Procuradoria acusa deputado Camarinha, filho e mais oito por ‘laranjas’ na compra de emissoras

Procuradoria acusa deputado Camarinha, filho e mais oito por ‘laranjas’ na compra de emissoras

Procuradores sustentam que parlamentar estadual em São Paulo e os outros investigados na Operação Miragem ocultaram a propriedade de quatro veículos de comunicação no município de Marília, interior do Estado

Luiz Vassallo

09 de maio de 2017 | 20h02

O deputado estadual Abelardo Camarinha (PSB). Foto: Divulgação

O Ministério Público Federal denunciou à Justiça o deputado estadual de São Paulo José Abelardo Camarinha (PSB), o filho dele Vinícius Camarinha, ex-prefeito da cidade de Marília, e outras oito pessoas por crimes supostamente cometidos com o objetivo de ocultar a propriedade de diversos veículos de comunicação no município do interior paulista.
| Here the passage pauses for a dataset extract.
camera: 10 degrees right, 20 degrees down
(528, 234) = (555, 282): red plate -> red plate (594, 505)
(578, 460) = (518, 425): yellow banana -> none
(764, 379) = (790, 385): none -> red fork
Camarinha e os outros foram investigados na Operação Miragem.

As informações são do Ministério Público Federal.

De acordo com os procuradores da República, em 2011, o deputado estadual e seu filho adquiriram de Carlos Francisco Cardoso cotas das empresas Central Marília de Notícias, Editora Diário Correio de Marília, Rádio Dirceu de Marília (antiga Rádio Cidade de Marília) e Rádio Diário FM de Marília (Antiga Rádio Tangará de Marília), por meio de ‘laranjas’ para ‘esconder a real propriedade dos meios de comunicação’.

O Ministério Público Federal ressalta que o Tribunal Regional Eleitoral de São Paulo reconheceu que as rádios foram utilizadas para ‘favorecer interesses políticos do deputado estadual José Abelardo Camarinha e seu filho, Vinícius, que era candidato a prefeito em 2012′.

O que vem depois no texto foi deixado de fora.